Choose the tool and channel. The survey is short and can be delivered by email with a link to a form (Typeform, Google Forms) or directly in the app. The key is that it takes one to two minutes to complete.
Ask the key question. The wording must be kept exact — small changes in phrasing affect the results: "How would you feel if you could no longer use [this product]?" with the options:
1. Very disappointed
2. Somewhat disappointed
3. Not disappointed (it isn’t really that useful)
4. N/A — I no longer use the [product].
5. You can add three open-ended follow-up questions: who would benefit most from the product, what its main benefit is, and what could be improved.
Collect enough responses. Around 40 to 50 qualified responses are enough for a meaningful result. More important than the count is the diversity of respondents and the fact that they genuinely use the product.
Calculate and interpret the score. There's only one metric to track: the share of "very disappointed" responses out of all valid responses (excluding N/A). The decision signal is clear — 40% or more means product-market fit has been reached and gives the green light to invest in growth, while a value below 40% means it's necessary to return to product development. It helps to segment the results (paying vs. non-paying, new vs. long-term), because fit can exist in one segment and be absent in another.
Identify the risks. The method doesn't validate true product-market fit, only perceived dependence, and it can produce false positives. Surveying only your most loyal fans inflates the score. Small samples are unstable — a few dozen responses give direction, not statistical certainty. Mixing different segments averages out the signal and hides where fit actually is. The 40% threshold is a guide, not a guarantee, and the numbers themselves should always be checked against actual user behavior.

Real-World Experiment Example

Link to research: How Superhuman Built an Engine to Find Product-Market Fit

In the summer of 2017, the email client Superhuman, led by founder Rahul Vohra, measured its product-market fit using this method. Users received an email with a link to a Typeform survey asking the key question: how they would feel if they could no longer use Superhuman. The result was 22% "very disappointed" — well below the 40% threshold.

Rather than guess, Vohra broke the responses into segments and focused only on those who would be very disappointed. From their answers about who would benefit most from the product, he built a profile of the so-called high-expectation customer — the most demanding customer in the target group. These turned out to be mainly founders, managers, and executives.

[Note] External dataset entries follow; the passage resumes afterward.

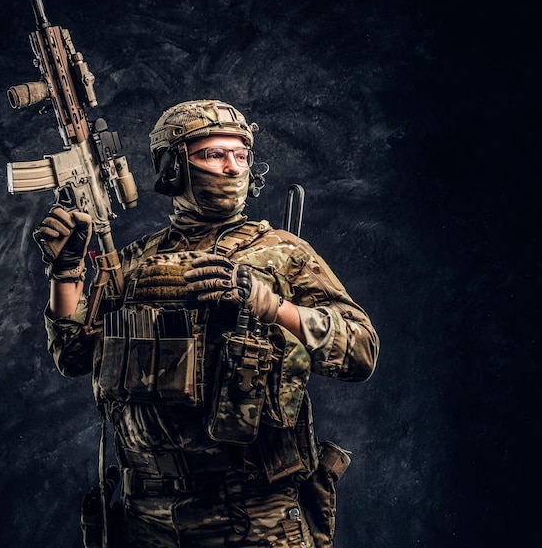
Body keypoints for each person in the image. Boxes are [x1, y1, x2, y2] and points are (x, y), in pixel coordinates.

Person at [34, 99, 379, 548]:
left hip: (252, 514)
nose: (233, 168)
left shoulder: (283, 252)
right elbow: (73, 356)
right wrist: (66, 275)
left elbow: (361, 352)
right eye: (214, 154)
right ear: (173, 167)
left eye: (242, 155)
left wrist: (271, 306)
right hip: (147, 515)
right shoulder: (135, 262)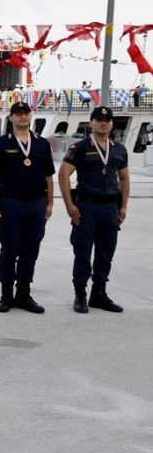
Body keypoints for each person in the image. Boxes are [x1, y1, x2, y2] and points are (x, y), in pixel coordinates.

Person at [0, 101, 55, 314]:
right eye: (18, 114)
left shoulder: (42, 144)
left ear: (31, 116)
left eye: (26, 113)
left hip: (36, 203)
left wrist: (50, 202)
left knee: (30, 250)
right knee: (9, 249)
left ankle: (23, 293)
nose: (23, 117)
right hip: (10, 203)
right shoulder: (0, 144)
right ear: (11, 118)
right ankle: (6, 295)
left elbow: (48, 176)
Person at [58, 106, 129, 313]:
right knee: (82, 252)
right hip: (87, 206)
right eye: (99, 120)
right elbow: (63, 175)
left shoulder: (119, 149)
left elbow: (124, 178)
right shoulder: (79, 148)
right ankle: (80, 294)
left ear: (112, 124)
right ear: (91, 123)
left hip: (110, 207)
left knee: (106, 253)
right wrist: (70, 205)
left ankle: (99, 293)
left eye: (107, 120)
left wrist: (123, 206)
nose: (103, 123)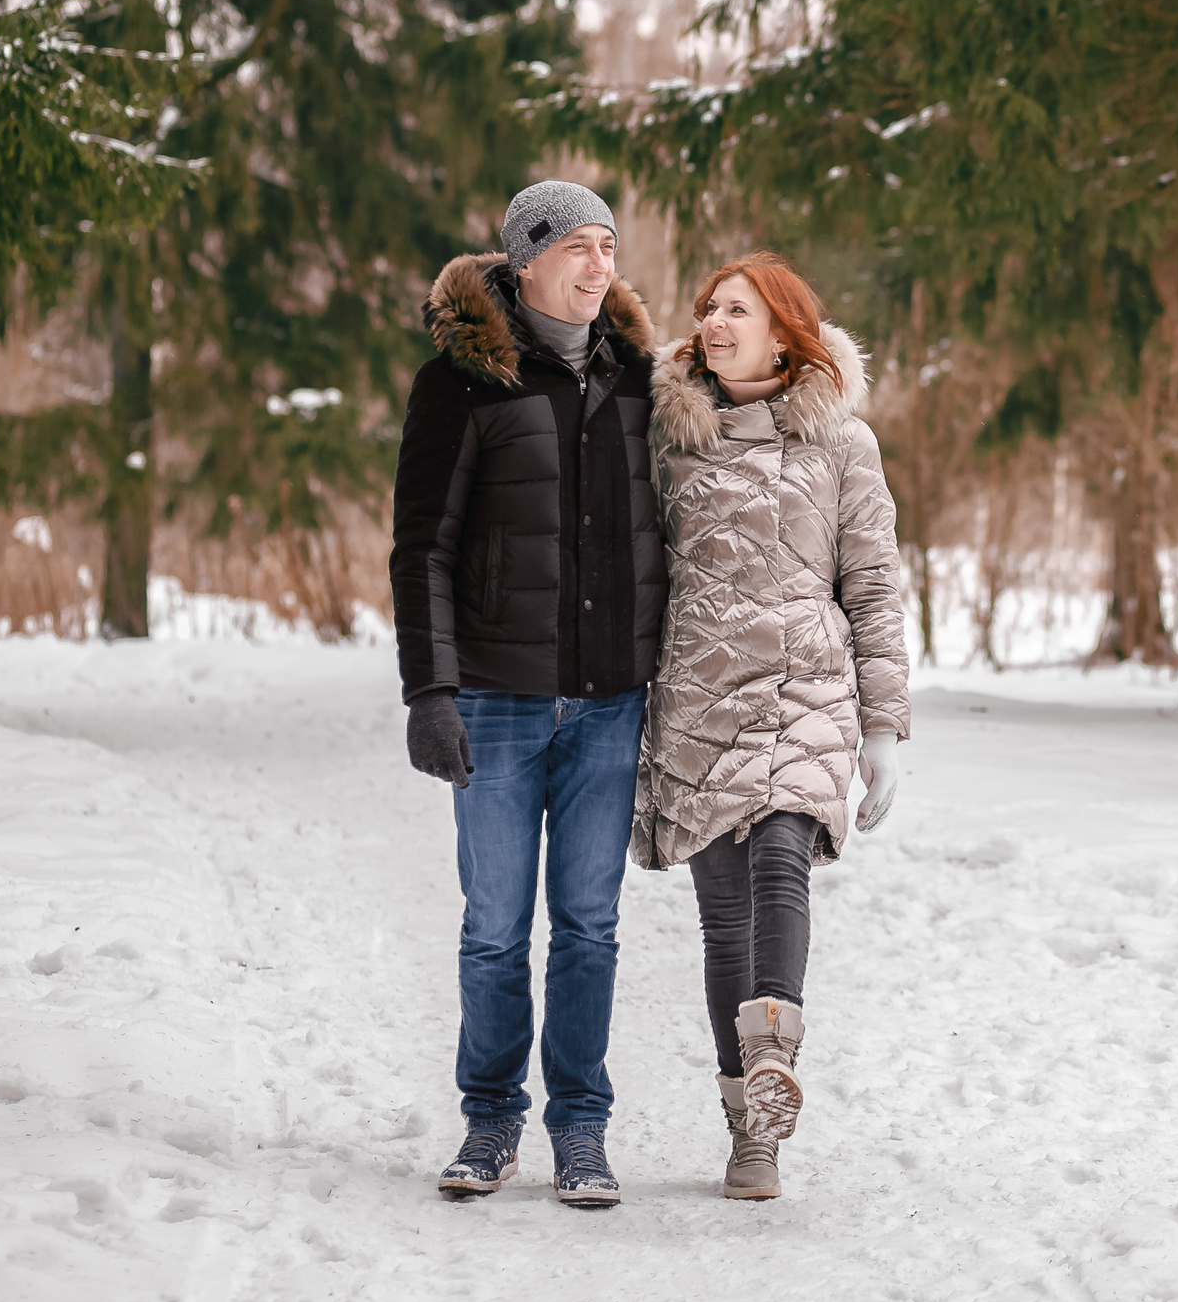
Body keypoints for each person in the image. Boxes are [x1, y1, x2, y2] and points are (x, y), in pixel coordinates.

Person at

The team then split its effort in two: strengthening what the fans loved about the product (above all, speed) and removing the objections of more lukewarm users.

To make the improvements measurable, Superhuman set up an OKR with a single key result — the share of very disappointed users — and continuously surveyed new users. Over three quarters the score rose from 22% to 58%, giving the team the confidence that it was time to scale.

What Can Be Tested With This Experiment?

The method's main strength is that it turns the abstract concept of product-market fit into one trackable number while also showing who needs the product and why. Specifically, you can test:

Product indispensability: whether people see the product as a must-have; confirmed by a share of 40% or more "very disappointed" responses.
Ideal customer profile: who the users are that would be very disappointed; their shared traits (role, industry, company size) reveal the target segment.
Core product value: which benefit users mention most often as their main reason for using it; a signal of what to strengthen and communicate further.
Readiness to scale: whether to accelerate growth or return to the product first; decided by crossing the 40% threshold.
Strength of individual segments: whether fit exists among paying users but is missing among non-paying ones (or vice versa); revealed by segmenting the score.
Barriers to enthusiasm: what holds "somewhat disappointed" users back from full dependence; their feedback shows which changes will move them higher.